OL : Ce sont les deux choses, enfin ce sont des archétypes universels. Mad Max, c’est quand même se souvenir… d’une fin ? Cette saveur qui est populaire, elle est en nous et elle nous habite, c’est pour ça qu’on y connecte. Et David Lynch, bien évidemment, c’est quelqu’un qui était connecté à cette étrange inquiétude qui est le monde, non ? Aux désirs et aux peurs de notre temps aussi…

T : Le film est donc traversé par ce mouvement qui l’amène ailleurs, mais au lieu de se diriger vers une totale abstraction, d’un coup, le bloc séquentiel du terrain miné ramène le film à quelque chose de complètement concret.
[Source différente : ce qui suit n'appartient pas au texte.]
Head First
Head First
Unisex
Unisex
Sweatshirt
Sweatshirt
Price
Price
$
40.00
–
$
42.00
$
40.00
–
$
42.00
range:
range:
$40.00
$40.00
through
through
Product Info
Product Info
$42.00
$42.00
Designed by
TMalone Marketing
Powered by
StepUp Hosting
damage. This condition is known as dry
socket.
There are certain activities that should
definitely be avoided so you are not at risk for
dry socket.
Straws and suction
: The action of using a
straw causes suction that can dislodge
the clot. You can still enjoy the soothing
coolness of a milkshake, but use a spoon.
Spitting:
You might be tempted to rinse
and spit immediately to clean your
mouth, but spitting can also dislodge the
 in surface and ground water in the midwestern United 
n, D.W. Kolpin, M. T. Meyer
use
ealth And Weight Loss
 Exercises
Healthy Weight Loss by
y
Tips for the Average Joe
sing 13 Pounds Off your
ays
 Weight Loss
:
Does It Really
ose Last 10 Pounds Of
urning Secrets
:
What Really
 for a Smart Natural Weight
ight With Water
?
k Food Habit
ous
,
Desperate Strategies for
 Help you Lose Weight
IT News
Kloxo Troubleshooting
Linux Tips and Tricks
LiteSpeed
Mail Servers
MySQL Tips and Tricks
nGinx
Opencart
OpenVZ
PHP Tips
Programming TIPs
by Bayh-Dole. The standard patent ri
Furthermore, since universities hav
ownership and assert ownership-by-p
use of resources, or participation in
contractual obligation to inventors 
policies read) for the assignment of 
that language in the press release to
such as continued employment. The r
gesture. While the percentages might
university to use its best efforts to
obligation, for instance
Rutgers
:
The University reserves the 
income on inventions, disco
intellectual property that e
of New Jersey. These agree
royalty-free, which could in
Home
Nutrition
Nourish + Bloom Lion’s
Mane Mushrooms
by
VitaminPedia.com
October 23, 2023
La mise en scène devient comme un échiquier, tout devient palpable. Nous n’avions pas ressenti une telle peur au cinéma depuis des années, où chaque pas, chaque geste devient aussi dangereux.
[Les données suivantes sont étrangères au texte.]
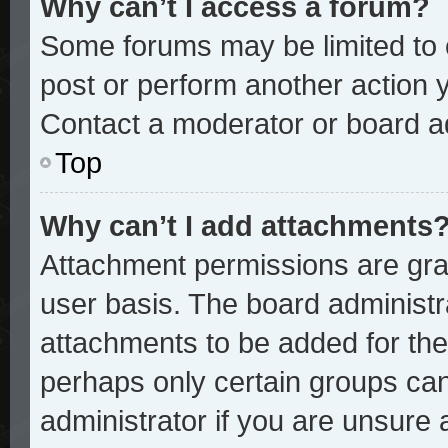
Why can’t I access a forum?
Some forums may be limited to c
post or perform another action
Contact a moderator or board ad
Top
Why can’t I add attachments
Attachment permissions are gran
user basis. The board administ
attachments to be added for the 
perhaps only certain groups ca
administrator if you are unsure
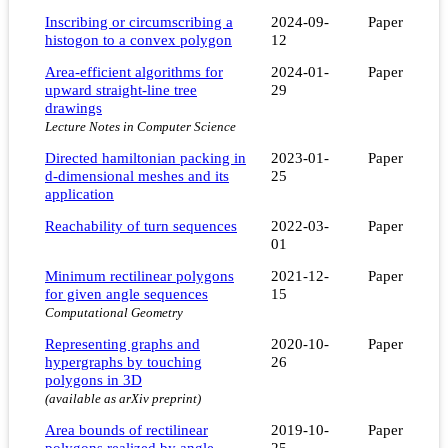
Inscribing or circumscribing a
2024-09-
Paper
histogon to a convex polygon
12
Area-efficient algorithms for
2024-01-
Paper
upward straight-line tree
29
drawings
Lecture Notes in Computer Science
Directed hamiltonian packing in
2023-01-
Paper
d-dimensional meshes and its
25
application
Reachability of turn sequences
2022-03-
Paper
01
Minimum rectilinear polygons
2021-12-
Paper
for given angle sequences
15
Computational Geometry
Representing graphs and
2020-10-
Paper
hypergraphs by touching
26
polygons in 3D
(available as arXiv preprint)
Area bounds of rectilinear
2019-10-
Paper
polygons realized by angle
25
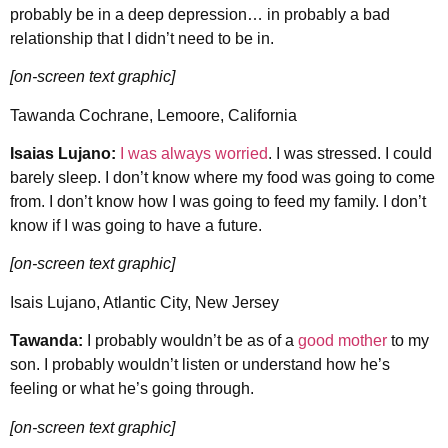
probably be in a deep depression… in probably a bad
relationship that I didn’t need to be in.
[on-screen text graphic]
Tawanda Cochrane, Lemoore, California
Isaias Lujano:
I was always worried
. I was stressed. I could
barely sleep. I don’t know where my food was going to come
from. I don’t know how I was going to feed my family. I don’t
know if I was going to have a future.
[on-screen text graphic]
Isais Lujano, Atlantic City, New Jersey
Tawanda:
I probably wouldn’t be as of a
good mother
to my
son. I probably wouldn’t listen or understand how he’s
feeling or what he’s going through.
[on-screen text graphic]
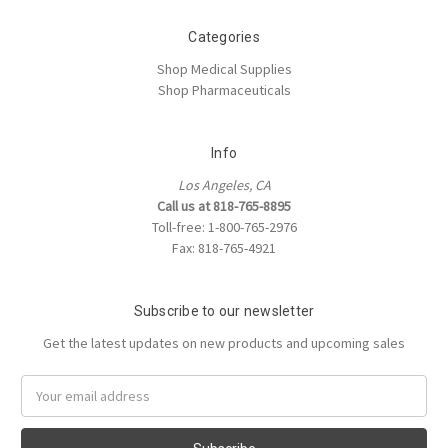
Categories
Shop Medical Supplies
Shop Pharmaceuticals
Info
Los Angeles, CA
Call us at 818-765-8895
Toll-free: 1-800-765-2976
Fax: 818-765-4921
Subscribe to our newsletter
Get the latest updates on new products and upcoming sales
Email
Address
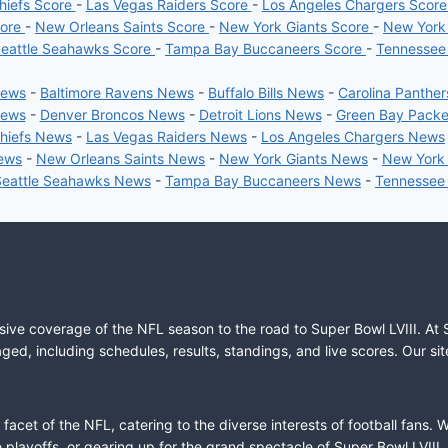
hiefs Score
-
Las Vegas Raiders Score
-
Los Angeles Chargers Scor
core
-
New Orleans Saints Score
-
New York Giants Score
-
New York
eattle Seahawks Score
-
Tampa Bay Buccaneers Score
-
Tennessee
News
-
Baltimore Ravens News
-
Buffalo Bills News
-
Carolina Panthe
News
-
Denver Broncos News
-
Detroit Lions News
-
Green Bay Pack
Chiefs News
-
Las Vegas Raiders News
-
Los Angeles Chargers News
News
-
New Orleans Saints News
-
New York Giants News
-
New York
Seattle Seahawks News
-
Tampa Bay Buccaneers News
-
Tennessee
sive coverage of the NFL season to the road to Super Bowl LVIII. At 
ed, including schedules, results, standings, and live scores. Our sit
cet of the NFL, catering to the diverse interests of football fans. 
the playoffs, or gearing up for the grand spectacle of Super Bowl LVI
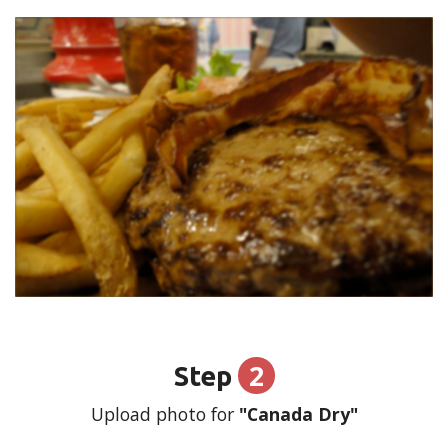
2
Step
Upload photo for
"Canada Dry"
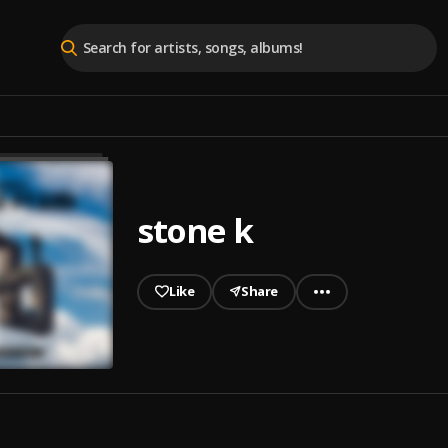
stone k
Like
Share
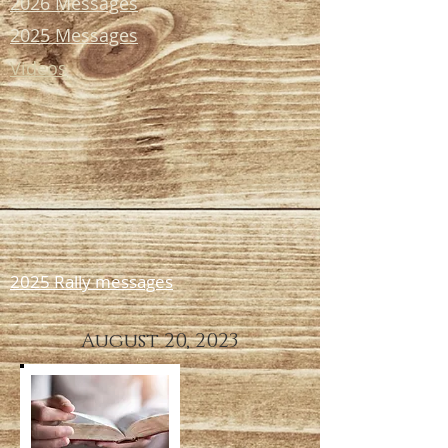
2026 Messages
2025 Messages
Videos
2025 Rally messages
August 20, 2023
OL : Vous avez ressenti de la tension au moment de la traversée ? Pour ce passage d’eux deux à la fin, je pensais beaucoup à Nostalghia de Tarkovski, quand ce monsieur traverse avec la bougie… c’est vraiment un moment de foi : « Allez ferme les yeux Josh, on y va, on va sauter, on va sauter dans l’abîme. »
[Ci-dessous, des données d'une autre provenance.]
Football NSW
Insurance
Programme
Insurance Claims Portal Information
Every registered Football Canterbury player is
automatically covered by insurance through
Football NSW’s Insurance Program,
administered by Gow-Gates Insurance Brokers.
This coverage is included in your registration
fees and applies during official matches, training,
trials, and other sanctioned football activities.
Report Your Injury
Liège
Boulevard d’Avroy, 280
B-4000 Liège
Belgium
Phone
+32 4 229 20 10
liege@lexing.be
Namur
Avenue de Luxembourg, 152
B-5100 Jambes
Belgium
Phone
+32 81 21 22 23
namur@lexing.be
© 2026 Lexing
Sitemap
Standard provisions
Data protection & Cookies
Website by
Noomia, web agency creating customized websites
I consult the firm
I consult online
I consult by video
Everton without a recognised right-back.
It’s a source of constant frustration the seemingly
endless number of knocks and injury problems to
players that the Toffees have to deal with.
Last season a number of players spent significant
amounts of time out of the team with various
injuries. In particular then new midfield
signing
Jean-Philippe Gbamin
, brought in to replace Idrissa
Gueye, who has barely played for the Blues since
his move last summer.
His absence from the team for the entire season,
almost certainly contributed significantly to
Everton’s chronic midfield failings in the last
T : C’était une séquence difficile à tourner ?

OL : On a eu en tout sept semaines de tournage. Pour cette scène, c’était au Maroc, avec des effets spéciaux. On a choisi un lieu très épuré au moment des repérages, qui nous permettait d’avoir ces deux récits : physiques et métaphysiques en même temps. C’est très difficile de faire ça, d’aller dans un symbolique très fort, alors que c’est du concret, du narratif, du monde matériel. Mais tu sens quand même qu’il y a un monde subtil qui vit derrière, une étrange inquiétude. Et c’est compliqué d’être à la fois concret et tellement polysémique ou ésotérique, que les images parlent de tellement de choses… Enfin, je ne sais pas encore si elles parlent de tellement de choses, mais au moins, il y a en nous une confiance dans l’image et un pouvoir infini de collision et… « pfiouuu ! », de résonance dans tous les sens.

T : Si le film tient, c’est d’abord par la durée des séquences, qui les ancre dans la matière. Les grands retournements de situation du film arrivent de manière très brutale, et la seconde d’après c’est déjà de l’ordre du passé. Il faut continuer. La multiplication des retournements de situation nous renvoient à la possibilité bien présente que tout cela arrive. Et pourtant, vous y parvenez avec un scénario complètement déraisonnable, sans cynisme ni sadisme.

OL : Ouais… On sent de l’amour..? Je ne sais pas si la poésie ou mes choix stylistiques sont affirmatifs. Je ne suis pas Haneke ou Von Trier, je n’ai aucun intérêt à jouer avec le spectateur. Au contraire, il y a une notion de service forte, de guider le spectateur, un rite de passage, une expérience forte qui le secoue et le fasse regarder vers l’intérieur.

T : Vous pensiez que votre film serait sélectionné en Compétition à Cannes ?

OL : Oui ? Le film peut être mieux ou moins bien fait, il peut plaire plus ou moins… mais le geste ! Bon. Le geste, il est téméraire, pas de calcul, c’est vraiment du cinéma kamikaze que j’ai fait. Sauter à l’abîme. C’est ce que les personnages sont poussés à faire aussi. Et les spectateurs d’ailleurs ! C’est vraiment un film irréaliste, un geste d’immolation en tant que cinéaste. Ce qu’il se passe dans le film remet en question les règles de ce qu’il ne faut jamais faire au cinéma. Donc oui, je trouve que Cannes est le lieu pour ce genre de gestes téméraires, jusqu’au boutiste.